- o jantar está na mesa. - grita uma voz ao
fundo do corredor.
o ouvido é o impulsionador da corrida até à
cozinha onde a meio do percurso, se junta o olfato, que deu sinal de alerta
pelo aroma pouco usual que pairava no ar. a fome continuou a falar mais alto e
o passo acelerou.
o meu lugar de sempre e um prato novo. um
prato que fez com que o meu olhar instantaneamente se desviasse - arroz de
cabidela. a galinha que vi ser morta à tarde pela minha avó foi aproveitada
minuciosamente. arroz envolto num molho escuro, o sangue da galinha que agora
ali está desfeita em mil pedaços e com o seu sangue, que em tempos lhe deu
vida, a regar cada pedaço seu.
um prato sem vida, sem côr, um prato que
retrata o expoente máximo de insensibilidade humana. merda! viraram o bicho do
avesso, transformaram-no… desfiguraram-no… estriparam-no. como esperam que
queira comer isto? como ousam sequer comer isto?
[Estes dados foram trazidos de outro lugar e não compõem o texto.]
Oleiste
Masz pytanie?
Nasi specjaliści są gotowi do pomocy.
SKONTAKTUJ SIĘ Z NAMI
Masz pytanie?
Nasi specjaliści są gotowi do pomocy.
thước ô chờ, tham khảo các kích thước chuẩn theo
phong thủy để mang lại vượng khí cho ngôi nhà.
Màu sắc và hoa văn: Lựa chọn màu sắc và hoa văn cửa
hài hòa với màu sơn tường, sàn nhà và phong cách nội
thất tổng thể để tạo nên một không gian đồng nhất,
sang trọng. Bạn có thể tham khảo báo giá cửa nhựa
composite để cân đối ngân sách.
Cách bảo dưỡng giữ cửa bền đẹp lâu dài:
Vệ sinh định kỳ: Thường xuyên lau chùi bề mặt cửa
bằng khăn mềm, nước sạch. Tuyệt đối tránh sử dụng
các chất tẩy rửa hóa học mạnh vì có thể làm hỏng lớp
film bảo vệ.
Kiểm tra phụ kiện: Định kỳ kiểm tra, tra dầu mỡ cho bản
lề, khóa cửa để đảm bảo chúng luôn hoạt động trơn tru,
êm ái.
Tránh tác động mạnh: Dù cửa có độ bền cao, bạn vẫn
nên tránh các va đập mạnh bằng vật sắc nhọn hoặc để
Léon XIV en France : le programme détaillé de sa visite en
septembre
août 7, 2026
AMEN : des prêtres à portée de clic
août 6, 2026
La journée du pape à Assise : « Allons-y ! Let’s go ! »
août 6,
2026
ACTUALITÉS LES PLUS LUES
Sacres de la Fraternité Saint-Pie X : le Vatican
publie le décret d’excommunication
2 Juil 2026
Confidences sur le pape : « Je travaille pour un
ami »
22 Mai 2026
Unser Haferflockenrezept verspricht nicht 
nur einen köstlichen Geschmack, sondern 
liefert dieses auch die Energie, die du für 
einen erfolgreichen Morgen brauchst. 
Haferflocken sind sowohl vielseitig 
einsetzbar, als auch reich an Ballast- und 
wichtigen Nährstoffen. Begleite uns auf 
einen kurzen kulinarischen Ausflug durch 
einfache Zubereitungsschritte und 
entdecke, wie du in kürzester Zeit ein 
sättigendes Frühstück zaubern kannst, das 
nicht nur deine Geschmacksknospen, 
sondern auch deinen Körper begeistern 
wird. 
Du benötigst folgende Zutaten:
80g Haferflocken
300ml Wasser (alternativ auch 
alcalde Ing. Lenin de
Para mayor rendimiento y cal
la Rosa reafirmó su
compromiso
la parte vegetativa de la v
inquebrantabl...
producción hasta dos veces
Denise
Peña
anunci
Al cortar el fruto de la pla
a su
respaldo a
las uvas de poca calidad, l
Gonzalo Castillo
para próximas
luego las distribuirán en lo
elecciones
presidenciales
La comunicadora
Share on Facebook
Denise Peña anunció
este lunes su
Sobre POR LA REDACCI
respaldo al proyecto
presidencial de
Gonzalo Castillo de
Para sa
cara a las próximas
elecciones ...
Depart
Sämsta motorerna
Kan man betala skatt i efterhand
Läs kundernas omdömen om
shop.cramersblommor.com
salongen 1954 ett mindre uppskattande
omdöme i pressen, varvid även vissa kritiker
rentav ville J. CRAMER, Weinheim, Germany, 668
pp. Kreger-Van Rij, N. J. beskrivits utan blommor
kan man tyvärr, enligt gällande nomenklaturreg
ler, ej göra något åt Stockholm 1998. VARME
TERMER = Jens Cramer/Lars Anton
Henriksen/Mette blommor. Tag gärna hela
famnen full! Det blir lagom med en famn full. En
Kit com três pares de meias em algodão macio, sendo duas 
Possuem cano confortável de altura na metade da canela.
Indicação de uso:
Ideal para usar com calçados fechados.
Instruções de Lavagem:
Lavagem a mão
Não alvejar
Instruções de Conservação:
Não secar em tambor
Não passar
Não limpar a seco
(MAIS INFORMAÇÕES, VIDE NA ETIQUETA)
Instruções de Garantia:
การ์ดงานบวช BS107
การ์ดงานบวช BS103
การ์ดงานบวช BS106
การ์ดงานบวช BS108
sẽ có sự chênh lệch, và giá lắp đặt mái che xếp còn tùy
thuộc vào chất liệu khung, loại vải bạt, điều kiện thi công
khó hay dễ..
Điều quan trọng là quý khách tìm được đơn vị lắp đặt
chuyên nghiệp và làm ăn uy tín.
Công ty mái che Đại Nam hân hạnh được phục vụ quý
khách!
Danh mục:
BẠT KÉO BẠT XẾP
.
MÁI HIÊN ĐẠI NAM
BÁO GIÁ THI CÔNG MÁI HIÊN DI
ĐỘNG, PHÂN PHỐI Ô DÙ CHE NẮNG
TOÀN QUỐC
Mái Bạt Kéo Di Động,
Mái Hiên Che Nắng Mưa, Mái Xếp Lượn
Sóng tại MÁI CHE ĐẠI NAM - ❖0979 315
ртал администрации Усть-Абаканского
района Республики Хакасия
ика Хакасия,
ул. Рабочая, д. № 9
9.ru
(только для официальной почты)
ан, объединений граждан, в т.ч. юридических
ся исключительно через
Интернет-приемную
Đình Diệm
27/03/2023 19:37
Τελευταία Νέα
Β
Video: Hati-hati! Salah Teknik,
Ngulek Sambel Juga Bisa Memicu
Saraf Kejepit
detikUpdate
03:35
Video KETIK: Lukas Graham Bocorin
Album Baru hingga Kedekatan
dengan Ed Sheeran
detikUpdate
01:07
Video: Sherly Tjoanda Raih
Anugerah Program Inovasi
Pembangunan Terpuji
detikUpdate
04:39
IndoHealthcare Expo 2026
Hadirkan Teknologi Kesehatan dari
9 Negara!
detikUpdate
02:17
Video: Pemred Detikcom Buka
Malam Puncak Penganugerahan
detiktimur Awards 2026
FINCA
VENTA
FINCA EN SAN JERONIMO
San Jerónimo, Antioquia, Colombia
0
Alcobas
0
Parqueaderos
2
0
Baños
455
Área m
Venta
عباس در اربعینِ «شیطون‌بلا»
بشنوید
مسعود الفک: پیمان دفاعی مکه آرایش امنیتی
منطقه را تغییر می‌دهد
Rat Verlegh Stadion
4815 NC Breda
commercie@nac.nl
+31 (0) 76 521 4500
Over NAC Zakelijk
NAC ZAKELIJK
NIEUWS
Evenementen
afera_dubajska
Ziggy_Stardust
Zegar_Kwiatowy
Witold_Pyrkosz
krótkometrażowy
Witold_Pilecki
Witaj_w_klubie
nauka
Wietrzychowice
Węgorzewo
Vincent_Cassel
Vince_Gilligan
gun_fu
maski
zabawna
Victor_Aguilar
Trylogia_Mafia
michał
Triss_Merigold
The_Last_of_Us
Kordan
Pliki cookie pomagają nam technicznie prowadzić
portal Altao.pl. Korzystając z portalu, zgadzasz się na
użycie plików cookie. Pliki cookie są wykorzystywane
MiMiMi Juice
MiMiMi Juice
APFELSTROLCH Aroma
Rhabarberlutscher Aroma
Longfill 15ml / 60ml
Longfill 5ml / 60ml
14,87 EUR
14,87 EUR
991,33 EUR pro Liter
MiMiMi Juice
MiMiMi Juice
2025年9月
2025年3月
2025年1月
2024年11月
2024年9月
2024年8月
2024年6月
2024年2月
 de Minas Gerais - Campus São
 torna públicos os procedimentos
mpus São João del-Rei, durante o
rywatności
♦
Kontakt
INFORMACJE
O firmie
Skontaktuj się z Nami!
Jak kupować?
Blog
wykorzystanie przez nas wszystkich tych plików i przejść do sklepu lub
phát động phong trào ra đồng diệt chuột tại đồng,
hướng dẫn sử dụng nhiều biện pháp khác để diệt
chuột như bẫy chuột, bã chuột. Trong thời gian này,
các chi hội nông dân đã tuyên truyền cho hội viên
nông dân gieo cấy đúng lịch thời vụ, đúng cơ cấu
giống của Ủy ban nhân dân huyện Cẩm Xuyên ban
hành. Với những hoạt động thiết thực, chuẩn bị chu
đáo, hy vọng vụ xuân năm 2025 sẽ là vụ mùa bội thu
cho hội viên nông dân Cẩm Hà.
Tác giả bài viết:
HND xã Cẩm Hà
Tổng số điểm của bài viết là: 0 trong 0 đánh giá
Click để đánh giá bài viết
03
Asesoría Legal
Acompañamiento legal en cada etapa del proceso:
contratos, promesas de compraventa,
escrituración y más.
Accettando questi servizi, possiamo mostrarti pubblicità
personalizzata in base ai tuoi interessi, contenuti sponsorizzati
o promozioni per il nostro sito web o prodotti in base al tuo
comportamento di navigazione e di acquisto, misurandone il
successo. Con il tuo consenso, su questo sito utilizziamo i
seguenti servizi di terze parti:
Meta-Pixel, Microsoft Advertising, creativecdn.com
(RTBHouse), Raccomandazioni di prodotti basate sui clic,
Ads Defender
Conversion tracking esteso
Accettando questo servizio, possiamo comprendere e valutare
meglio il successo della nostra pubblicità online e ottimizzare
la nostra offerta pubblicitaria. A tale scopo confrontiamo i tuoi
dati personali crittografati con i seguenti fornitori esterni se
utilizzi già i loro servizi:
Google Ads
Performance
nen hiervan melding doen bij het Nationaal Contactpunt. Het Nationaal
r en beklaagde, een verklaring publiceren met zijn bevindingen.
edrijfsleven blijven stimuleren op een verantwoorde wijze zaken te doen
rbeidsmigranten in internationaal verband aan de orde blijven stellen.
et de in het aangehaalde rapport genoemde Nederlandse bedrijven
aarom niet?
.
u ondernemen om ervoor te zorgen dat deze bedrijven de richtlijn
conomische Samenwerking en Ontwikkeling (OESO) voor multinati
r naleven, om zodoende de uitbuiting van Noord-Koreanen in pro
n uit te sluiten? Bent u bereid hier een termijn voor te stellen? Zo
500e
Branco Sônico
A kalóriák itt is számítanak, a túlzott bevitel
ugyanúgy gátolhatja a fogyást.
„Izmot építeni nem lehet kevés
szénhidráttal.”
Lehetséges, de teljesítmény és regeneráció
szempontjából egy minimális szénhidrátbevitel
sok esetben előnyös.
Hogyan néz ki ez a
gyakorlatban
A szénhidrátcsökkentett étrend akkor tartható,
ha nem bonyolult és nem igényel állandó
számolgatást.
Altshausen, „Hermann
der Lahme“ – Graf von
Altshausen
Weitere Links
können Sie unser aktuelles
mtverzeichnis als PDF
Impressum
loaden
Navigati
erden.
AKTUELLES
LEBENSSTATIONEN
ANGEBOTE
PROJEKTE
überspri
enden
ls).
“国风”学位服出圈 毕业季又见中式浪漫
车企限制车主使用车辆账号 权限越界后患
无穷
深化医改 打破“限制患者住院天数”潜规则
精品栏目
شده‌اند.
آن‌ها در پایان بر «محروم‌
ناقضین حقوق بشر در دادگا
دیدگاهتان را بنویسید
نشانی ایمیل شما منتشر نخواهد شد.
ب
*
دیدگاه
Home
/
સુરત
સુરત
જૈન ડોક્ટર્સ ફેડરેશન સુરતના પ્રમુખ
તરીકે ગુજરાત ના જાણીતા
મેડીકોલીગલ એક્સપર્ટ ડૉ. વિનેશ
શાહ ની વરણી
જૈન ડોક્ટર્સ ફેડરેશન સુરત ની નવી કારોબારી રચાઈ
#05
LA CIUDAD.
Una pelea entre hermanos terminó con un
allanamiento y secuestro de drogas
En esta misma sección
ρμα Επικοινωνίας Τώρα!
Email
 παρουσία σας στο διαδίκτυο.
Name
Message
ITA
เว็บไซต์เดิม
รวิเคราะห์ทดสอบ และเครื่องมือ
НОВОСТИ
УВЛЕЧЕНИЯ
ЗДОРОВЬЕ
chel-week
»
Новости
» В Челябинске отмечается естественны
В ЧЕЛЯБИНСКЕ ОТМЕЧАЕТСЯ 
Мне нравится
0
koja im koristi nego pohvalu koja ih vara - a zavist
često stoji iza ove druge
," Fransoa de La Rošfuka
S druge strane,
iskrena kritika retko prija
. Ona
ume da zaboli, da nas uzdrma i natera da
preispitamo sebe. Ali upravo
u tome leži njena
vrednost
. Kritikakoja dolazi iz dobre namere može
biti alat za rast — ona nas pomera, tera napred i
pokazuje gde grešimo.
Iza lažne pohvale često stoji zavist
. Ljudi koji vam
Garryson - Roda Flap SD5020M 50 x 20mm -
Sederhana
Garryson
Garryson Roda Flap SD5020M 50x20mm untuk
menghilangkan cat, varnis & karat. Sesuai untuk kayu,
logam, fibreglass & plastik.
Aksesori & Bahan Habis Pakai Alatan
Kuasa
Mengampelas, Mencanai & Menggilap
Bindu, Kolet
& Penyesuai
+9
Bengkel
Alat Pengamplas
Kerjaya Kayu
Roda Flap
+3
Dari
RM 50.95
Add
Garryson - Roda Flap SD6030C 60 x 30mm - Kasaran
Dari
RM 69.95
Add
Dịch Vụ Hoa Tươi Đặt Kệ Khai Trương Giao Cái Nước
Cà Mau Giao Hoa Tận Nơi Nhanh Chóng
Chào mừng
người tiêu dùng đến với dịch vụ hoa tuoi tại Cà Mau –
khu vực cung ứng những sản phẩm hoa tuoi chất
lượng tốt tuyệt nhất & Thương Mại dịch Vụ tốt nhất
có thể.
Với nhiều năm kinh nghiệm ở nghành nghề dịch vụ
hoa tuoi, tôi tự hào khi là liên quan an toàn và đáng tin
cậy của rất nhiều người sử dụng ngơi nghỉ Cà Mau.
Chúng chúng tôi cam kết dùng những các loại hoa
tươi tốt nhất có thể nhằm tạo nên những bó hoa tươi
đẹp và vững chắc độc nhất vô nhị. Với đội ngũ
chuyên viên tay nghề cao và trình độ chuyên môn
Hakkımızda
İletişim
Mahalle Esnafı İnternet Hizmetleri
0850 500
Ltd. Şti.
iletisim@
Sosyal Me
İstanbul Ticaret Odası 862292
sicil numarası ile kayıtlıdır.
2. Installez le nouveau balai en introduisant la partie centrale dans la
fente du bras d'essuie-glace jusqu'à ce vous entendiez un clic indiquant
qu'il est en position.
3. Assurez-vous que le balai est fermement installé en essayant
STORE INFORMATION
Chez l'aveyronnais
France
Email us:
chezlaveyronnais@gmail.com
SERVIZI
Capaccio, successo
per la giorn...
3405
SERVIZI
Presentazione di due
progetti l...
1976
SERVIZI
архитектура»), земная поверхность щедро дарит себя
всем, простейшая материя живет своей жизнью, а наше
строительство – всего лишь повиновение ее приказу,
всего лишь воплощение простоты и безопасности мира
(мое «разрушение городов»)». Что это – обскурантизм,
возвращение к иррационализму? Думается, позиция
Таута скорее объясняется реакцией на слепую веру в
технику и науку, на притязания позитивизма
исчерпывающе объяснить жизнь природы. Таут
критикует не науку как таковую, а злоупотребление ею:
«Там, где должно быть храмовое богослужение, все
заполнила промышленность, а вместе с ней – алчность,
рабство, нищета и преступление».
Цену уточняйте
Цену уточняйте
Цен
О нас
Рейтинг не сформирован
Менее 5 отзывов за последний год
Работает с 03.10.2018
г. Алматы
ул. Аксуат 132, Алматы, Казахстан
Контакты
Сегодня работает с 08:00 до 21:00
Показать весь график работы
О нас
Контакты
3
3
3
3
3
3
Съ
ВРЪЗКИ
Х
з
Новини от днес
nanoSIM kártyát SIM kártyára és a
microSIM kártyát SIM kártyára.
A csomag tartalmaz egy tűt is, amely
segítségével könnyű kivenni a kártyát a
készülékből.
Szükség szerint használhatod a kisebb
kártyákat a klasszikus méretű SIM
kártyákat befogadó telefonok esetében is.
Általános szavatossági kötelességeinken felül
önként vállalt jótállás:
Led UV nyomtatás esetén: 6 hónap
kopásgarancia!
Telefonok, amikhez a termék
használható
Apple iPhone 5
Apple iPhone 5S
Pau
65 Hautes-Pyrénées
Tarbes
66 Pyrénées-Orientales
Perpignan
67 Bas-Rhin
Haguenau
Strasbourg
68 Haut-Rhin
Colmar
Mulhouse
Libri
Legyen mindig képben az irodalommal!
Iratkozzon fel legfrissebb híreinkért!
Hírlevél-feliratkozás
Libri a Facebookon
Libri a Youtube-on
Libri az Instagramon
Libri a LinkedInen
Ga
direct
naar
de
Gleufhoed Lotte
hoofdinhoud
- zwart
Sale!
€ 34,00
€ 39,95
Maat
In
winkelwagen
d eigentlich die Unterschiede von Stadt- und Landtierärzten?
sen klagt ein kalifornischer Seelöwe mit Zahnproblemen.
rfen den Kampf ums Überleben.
o garfo e a faca parecem pesar dez vezes mais
do que o habitual… a esforço levanto-os da mesa. o garfo que vai ao prato, o
garfo que vai à boca. as papilas gustativas que tentam, de imediato, expulsar o
pedaço de comida (comida?) que lá entrou. não distingo o sabor do arroz, muito
menos os pedaços da galinha. isto sim, tem um gosto estranho! não o posso
colocar em nenhuma das minhas gavetas gastronómicas: nem doce, nem salgado, nem
amargo, nem azedo. mas…já sei ao que sabe! sabe a sangue (se bem que tem um
travo de vinagre). sangue? quem teve a imbecil ideia de sugerir o sangue como
um sabor a provar? um canibal?! engulo a esforço, resistindo a custo ao vómito
e procuro a água. o copo está vazio, procuro a garrafa. nem tempo tive para
encher o copo. bebo tanto quanto posso.
a garrafa de água termina. como uma fatia de
pão, e o prato permanece intocado. deviam ter feito o mesmo com a galinha.